Schier endlose Diskussionen gingen auch dem Bau des vom New Yorker Architekten Richard Meier geplanten Stadthauses voran, das sich heute wie selbstverständlich als hochwertiger architektonischer Kontrast im Dialog zum gotischen Münster präsentiert. Baubeginn des Stadthauses war im Januar 1991 – vor genau 30 Jahren.
100 Jahre nach den ersten Auseinandersetzungen um die Gestaltung des Münsterplatzes sollte es ein letzter Versuch sein: Insgesamt 17 Architektenwettbewerbe hatte es um die Aufgabenstellung gegeben. Der Münsterplatz war zu einem großen Parkplatz im Herzen der Stadt geworden. Auf ihm stand außer dem Münster nur ein unattraktiver flacher Verkehrspavillon aus der Nachkriegszeit, ein Notbehelf, geplant von Lambert von Malsen und Martin Stroheker – aber ein Parkplatz fand sich für Münsterbesucher dadurch immer in jener Zeit.
1986 startete die Stadt Ulm einen Architektenwettbewerb, der unbedingt eine Lösung bringen sollte – und die Jury entschied sich für den Entwurf Richard Meiers. Er war bekannt für seine reinweißen, lichtdurchfluteten und streng in geometrischen Formen wie Würfeln und Kreisen konzipierten Gebäude.
Es gab Begeisterung bei Architekturkritikern, im Gemeinderat, auch am Münster als unmittelbarem Nachbarn und beim Denkmalschutz.

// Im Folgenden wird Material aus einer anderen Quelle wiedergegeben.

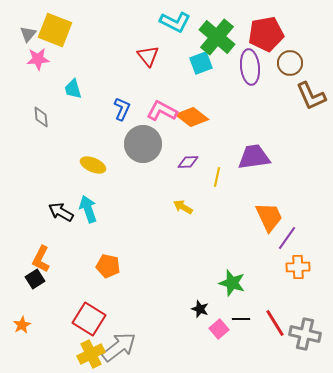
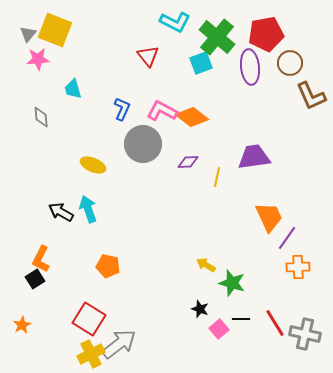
yellow arrow: moved 23 px right, 58 px down
gray arrow: moved 3 px up
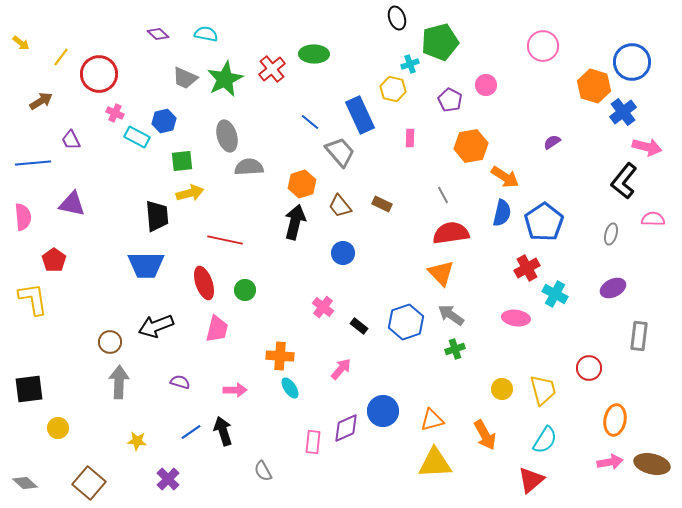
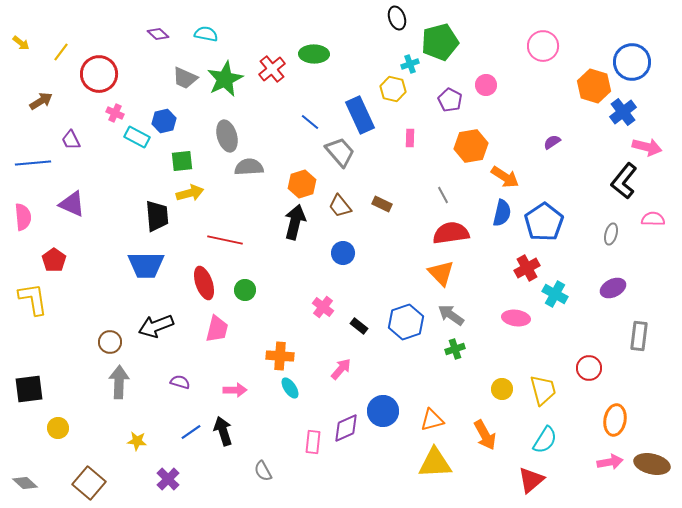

Unter den Menschen in Ulm und Umgebung brachen heiße Diskussionen los, die auch quer durch Familien gingen – und die letztlich so ähnlich beendet werden sollten wie jene um die Einführung der Reformation 1530: mittels eines Bürgerentscheids.
Am Quorum allerdings hätten sich 1986 noch 30 Prozent der Ulmer beteiligen müssen, und das geschah nicht – 1700 Stimmen fehlten. Die
Nein-Stimmen aus der Bürgerschaft überwogen leicht, aber weil sich der Gemeinderat wegen des nicht erreichten Quorums nicht an das Ergebnis halten musste, durfte Richard Meiers Entwurf umgesetzt werden. Der Bauplatz wurde öffentlich als einer der heikelsten der Bundesrepublik und der deutschen Architekturgeschichte diskutiert.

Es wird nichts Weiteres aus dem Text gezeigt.